Dans la phase de conception d’un module e-learning, de plus en plus, on me demande d’augmenter les effets multimédia, les fameux effets « fêtes foraine » : des animations en 3D, des jingles, des stimuli sonores et visuels en grand nombre...

Dans l’esprit de beaucoup de personnes, c’est ce qui rendra le module e-learning « ludique ». Il est vrai que le module doit l’être.

Cette tendance est d’ailleurs renforcée par le degré d’équipement des entreprises et par l’avancée technologique des outils. En effet, la bande passante n’est « presque plus » aujourd’hui un problème. A l’heure de l’ADSL, des très hauts débits permis par le câble ou par les infrastructures Intranet à 100 Mbits, on a envie d’en faire passer « un maximum ». Les outils de développement permettent désormais d’envisager de la 3D, du Serial Game sophistiqué, du son stéréo etc.

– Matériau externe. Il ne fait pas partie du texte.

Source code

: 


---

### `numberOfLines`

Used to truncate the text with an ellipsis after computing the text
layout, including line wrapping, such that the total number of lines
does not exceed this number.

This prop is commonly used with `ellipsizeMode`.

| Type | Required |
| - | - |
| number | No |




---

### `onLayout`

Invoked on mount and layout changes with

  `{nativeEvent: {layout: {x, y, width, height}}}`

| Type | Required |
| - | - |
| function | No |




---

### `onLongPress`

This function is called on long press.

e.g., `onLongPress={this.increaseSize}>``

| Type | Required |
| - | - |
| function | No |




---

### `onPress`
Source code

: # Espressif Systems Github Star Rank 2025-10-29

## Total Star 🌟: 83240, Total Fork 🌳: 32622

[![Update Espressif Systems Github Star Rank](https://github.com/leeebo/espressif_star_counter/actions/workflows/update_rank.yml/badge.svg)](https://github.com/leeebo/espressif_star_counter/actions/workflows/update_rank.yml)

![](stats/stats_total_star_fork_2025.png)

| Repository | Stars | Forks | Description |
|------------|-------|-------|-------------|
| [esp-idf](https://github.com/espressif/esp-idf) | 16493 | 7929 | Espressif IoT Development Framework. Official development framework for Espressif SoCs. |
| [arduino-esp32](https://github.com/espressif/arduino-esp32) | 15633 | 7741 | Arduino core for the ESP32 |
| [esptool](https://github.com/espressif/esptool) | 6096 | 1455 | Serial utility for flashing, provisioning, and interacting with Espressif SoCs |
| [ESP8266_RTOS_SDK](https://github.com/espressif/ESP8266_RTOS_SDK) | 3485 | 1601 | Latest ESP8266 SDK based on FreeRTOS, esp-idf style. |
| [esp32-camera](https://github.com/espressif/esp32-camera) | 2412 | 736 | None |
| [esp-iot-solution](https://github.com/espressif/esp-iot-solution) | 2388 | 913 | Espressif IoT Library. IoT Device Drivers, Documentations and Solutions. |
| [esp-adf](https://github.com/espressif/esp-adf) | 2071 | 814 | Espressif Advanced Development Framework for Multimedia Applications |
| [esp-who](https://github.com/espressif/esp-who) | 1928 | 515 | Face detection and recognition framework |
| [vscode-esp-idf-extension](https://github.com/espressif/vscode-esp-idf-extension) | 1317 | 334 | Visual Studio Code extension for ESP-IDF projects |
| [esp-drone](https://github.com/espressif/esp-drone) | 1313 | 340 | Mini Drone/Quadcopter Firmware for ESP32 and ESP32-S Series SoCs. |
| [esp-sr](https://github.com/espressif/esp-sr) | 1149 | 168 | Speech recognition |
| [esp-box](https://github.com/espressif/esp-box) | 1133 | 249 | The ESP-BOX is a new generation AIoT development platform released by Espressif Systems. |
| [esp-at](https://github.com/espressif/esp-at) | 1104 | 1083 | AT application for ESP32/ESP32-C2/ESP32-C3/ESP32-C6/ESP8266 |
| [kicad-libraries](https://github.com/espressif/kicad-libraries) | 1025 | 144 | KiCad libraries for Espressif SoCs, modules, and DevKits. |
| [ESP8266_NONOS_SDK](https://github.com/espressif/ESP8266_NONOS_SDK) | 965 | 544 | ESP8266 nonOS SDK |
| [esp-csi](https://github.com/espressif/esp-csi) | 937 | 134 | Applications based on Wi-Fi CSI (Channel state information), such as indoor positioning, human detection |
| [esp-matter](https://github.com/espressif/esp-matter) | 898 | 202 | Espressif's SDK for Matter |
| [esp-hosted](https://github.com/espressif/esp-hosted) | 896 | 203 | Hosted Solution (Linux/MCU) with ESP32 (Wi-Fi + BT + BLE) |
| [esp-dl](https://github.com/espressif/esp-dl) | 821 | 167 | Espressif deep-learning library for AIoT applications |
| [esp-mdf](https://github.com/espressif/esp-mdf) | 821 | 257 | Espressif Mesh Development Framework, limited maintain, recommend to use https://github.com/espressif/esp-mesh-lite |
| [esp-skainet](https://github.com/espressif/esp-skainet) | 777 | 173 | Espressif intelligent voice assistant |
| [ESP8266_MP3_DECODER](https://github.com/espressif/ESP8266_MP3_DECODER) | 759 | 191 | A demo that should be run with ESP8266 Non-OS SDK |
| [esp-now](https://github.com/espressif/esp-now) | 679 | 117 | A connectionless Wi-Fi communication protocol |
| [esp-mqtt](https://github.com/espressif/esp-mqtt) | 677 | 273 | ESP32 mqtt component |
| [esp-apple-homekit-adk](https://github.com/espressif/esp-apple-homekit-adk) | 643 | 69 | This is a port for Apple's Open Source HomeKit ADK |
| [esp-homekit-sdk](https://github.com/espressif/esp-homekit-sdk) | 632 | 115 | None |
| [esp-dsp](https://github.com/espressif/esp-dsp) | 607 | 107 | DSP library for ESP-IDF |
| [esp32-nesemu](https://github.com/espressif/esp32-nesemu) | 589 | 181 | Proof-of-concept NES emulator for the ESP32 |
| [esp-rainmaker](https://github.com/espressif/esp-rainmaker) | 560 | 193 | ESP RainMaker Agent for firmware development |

Mais attention ! Un module doit être ludique par le fond plus que par la forme. Les apprenants sont vite fatigués par les couches superficielles visuelles et sonores qui, en définitive, peuvent venir polluer le message. L’autoformation demande déjà un gros effort de concentration. S’autoformer est plus fatiguant que de se faire former.

Cette course aux effets spéciaux a un autre inconvénient. Elle pousse de plus en plus les éditeurs à développer en off-shore. Car cela coûte très cher. L’éditeur perd à ce moment là immanquablement de réactivité au détriment de son client final.

N’oublions pas l’objectif premier du module e-learning : il s’agit d’un outil de formation, pas de distraction.